La agencia de calificación de riesgos Standard & Poor's ha afirmado hoy que la zona euro y la banca europea han entrado en una fase crucial y que las elecciones griegas, la reunión del G20, y los próximos consejos ministeriales y cumbres de la UE jugarán un papel importante a la hora de definir su futuro.

Standard & Poor's (S&P) recuerda en un comunicado que, de los 50 bancos europeos más grandes calificados por la agencia, 27 tienen una nota con perspectiva negativa por el complicado clima económico y financiero en toda la UE.

Explica, además, que en algunos casos esto se debe al menos parcialmente a que las deudas soberanas a las que están expuestos también tienen una perspectiva negativa.

La agencia de calificación de riesgos ha otorgado a las restantes 23 entidades - principalmente con sedes en Francia, Alemania, Suecia y el Reino Unido- una perspectiva estable.

"La preocupación de los mercados sobre la solvencia de bancos de la zona euro permanece marcada después del alivio breve que ha proporcionado la inyección de capital del Banco Central Europeo (BCE) en el primer trimestre", señala S&P.

#### [DATOS DISPONIBLES]
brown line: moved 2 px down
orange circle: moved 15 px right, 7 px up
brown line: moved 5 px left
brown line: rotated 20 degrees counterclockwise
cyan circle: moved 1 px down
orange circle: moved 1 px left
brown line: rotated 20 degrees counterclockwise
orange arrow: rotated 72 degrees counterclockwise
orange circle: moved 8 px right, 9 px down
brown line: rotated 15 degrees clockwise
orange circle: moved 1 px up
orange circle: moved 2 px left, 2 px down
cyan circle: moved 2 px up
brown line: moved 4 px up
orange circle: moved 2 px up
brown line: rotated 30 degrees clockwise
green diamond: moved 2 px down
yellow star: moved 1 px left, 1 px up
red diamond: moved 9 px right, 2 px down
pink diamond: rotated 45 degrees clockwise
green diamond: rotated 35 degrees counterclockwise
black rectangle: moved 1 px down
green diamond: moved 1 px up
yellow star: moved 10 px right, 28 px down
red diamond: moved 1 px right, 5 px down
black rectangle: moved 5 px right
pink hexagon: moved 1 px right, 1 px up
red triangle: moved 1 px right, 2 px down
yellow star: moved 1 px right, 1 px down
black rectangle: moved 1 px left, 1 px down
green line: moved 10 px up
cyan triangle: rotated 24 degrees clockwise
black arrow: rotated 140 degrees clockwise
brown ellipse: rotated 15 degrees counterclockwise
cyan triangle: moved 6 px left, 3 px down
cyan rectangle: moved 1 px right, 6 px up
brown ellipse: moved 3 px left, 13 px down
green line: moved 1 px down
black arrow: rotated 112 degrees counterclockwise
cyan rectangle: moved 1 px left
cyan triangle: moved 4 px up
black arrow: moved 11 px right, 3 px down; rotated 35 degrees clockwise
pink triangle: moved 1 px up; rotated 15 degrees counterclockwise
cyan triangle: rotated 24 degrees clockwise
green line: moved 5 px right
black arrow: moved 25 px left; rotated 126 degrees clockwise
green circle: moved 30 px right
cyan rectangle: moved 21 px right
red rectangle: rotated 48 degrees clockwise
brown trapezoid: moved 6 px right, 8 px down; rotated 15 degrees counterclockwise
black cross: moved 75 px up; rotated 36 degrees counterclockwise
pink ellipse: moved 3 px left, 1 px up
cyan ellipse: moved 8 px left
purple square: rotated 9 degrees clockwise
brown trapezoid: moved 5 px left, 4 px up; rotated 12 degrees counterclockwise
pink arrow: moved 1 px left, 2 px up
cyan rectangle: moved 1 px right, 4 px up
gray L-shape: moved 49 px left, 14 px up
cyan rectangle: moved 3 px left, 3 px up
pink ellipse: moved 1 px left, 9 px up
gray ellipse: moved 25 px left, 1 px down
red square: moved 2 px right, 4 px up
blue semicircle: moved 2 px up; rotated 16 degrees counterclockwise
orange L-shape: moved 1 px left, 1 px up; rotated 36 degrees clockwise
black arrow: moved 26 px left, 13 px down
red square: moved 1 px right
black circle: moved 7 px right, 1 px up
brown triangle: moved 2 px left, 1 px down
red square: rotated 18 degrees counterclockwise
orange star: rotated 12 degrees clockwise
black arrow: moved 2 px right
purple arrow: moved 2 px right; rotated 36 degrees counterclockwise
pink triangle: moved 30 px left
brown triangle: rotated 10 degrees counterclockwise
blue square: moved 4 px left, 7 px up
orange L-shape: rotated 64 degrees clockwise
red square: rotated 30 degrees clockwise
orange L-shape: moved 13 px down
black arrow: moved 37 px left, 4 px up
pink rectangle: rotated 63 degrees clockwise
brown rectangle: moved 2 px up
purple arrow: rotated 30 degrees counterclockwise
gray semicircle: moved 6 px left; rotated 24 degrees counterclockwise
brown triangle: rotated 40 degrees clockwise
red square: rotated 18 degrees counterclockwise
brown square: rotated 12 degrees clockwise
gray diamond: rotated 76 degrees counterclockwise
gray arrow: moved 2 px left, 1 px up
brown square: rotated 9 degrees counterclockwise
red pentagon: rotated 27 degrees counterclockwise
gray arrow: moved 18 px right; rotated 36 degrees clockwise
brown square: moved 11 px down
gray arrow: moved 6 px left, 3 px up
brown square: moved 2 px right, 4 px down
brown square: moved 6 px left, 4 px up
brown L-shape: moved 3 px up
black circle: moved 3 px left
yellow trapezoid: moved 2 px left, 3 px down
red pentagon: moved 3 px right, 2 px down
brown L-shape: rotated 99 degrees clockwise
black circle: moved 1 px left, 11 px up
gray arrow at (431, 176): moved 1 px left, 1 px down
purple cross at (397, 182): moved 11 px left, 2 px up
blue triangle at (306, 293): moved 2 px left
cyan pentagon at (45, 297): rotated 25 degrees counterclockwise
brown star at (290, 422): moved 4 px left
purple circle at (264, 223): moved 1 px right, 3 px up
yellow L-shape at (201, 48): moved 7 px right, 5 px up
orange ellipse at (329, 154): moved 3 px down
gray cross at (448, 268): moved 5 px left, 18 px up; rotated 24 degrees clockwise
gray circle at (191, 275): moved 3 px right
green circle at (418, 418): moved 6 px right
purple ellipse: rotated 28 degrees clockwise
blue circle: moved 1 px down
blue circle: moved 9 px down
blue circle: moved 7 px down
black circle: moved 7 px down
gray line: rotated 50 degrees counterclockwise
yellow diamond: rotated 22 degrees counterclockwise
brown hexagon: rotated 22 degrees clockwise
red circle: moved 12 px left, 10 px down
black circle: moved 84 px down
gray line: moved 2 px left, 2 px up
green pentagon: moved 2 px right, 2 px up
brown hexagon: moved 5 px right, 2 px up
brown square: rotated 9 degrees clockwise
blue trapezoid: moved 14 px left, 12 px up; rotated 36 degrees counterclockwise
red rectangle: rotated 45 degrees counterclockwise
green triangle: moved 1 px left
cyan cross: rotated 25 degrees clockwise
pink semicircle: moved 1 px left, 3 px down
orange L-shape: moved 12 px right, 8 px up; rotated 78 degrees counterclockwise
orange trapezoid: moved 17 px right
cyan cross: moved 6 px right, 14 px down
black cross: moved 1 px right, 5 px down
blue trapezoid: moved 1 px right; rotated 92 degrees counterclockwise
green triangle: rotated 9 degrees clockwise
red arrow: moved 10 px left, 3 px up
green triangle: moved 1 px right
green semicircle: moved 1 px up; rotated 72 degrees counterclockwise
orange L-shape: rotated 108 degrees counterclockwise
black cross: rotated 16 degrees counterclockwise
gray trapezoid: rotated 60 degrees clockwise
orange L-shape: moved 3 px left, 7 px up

#### [TU TAREA]
Escribe la continuación del texto sobre la advertencia de Standard & Poor's acerca de la banca europea, a partir de la última frase que aparece, sin tocar las entradas.

#### [RESULTADO]
La agencia señala que "eventos claves" en las últimas semanas, como la parálisis electoral en Grecia, la nacionalización de BFA-Bankia y el acuerdo del Eurogrupo para prestar hasta 100.000 millones de euros a España para recapitalizar la banca han vuelto a poner el foco de los mercados en la salud financiera de gobiernos y bancos, en el apetito de la zona euro de actuar y en el riesgo de contagio si un país abandonara la moneda única.

Por todo ello, "la zona euro ha entrado en una fase crucial y las citas en las próximas semanas, tales como las próximas elecciones griegas, las reuniones de la UE y la cumbre del G20 jugarán un papel importante a la hora de definir la dirección futura" del área de la moneda común, sostiene S&P.

El resultado de estos acontecimientos podría llevar a la agencia de calificación de riesgos a revisar sus cuatro expectativas claves para la banca europea, eso es, las previsiones económicas, las condiciones de financiación y liquidez, la capitalización y el apoyo gubernamental a las entidades, explica.

Una revisión a la baja de las expectativas dependiendo de lo que ocurra en las próximas semanas en la zona euro podría a su vez provocar que S&P rebaje los perfiles crediticios individuales de bancos europeos, advierte.